Sunday, September 5, 2010

Downtown

I made reservations for a tour of the Denver Mint back on July 6th, and we finally went on Friday. Last time I went to the Mint, it was about 1985, so I wasn't prepared for the new Modern Mint. After you remove all metals from your person, including watches, keys, bracelets, belts, and in some cases shoes (like in my case), they ask to see your camera. They make you remove the batteries from the camera and keep the batteries separated from your camera for the duration of the tour, which is why I only have the above photo to show you (even older than 1985). Then you walk through a metal detector and wait in a room that looks like a Star Wars corridor for your tour. Before the tour starts, the guards make jokes about hanging everybody upside down and shaking them before they leave to make sure tourists haven't stuffed their pockets with coins. As if you could actually be within twenty feet of any coins during the tour.

Back in '85, you actually got to see coins being made. It was cool--and loud--because those coins were getting stamped right there in front of you. I remember holding in my very own ten-year-old hands the scrap metal with holes in it after the coins had been punched. The Modern Mint only has big blue room-sized machines, and you can't see what's going on in them. Every now and then some pennies come out. There aren't even any people in there except for the guards and the tour guide. Sigh.

But it's still cool to hear the statistics. They produce 7,000 pennies per minute, 5 to 10 million pennies per day (I didn't check the math). And they supply coins to all banks west of the Mississippi (the Philadelphia Mint handles east of the Mississippi). From the 30's to the 60's, an armed guard sat in a special booth with a machine gun, which ensured that they never ever had a robbery. Today they have a mannequin in a police uniform sitting in the special booth with a sign next to him that says NOT A REAL FIREARM. Who needs a machine gun if you have a Star Wars corridor and a metal detector?

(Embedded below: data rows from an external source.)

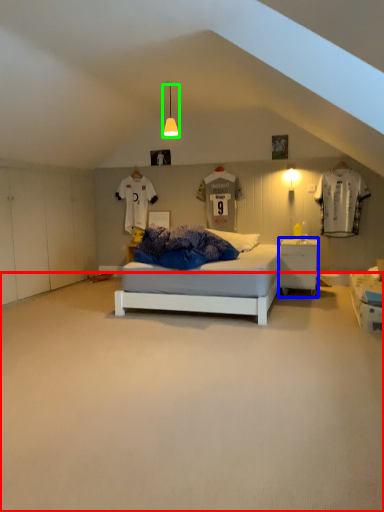
Question: Which is farther away from plain (highlighted by a red box)? nightstand (highlighted by a blue box) or light fixture (highlighted by a green box)?

Choices:
 (A) nightstand
 (B) light fixture

Answer: (B)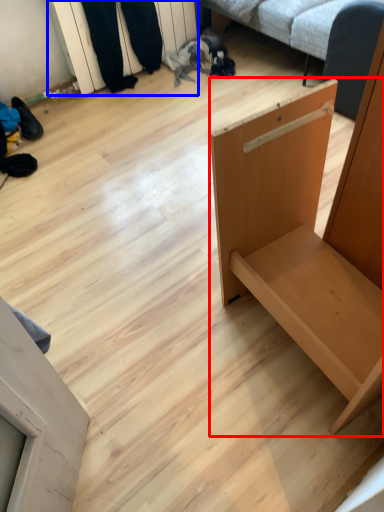
Question: Which of the following is the farthest to the observer, furniture (highlighted by a red box) or shelf (highlighted by a blue box)?

Choices:
 (A) furniture
 (B) shelf

Answer: (B)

After the Mint tour (30 minutes long on the dot), we wandered over to Civic Center Park where Taste of Colorado was gearing up for Labor Day weekend. The Boy Scouts of America had a very large, professional, free event at Taste of Colorado. I think it was for the 100th anniversary of scouting. I talked to some of the workers, and they said Denver was the 42nd city they'd been to this year. As they travel around the country, they transport a museum, a ropes course, a photo setup (they'll make it look like you're on the cover of Boys' Life), and several other attractions. The kids loved that ropes course.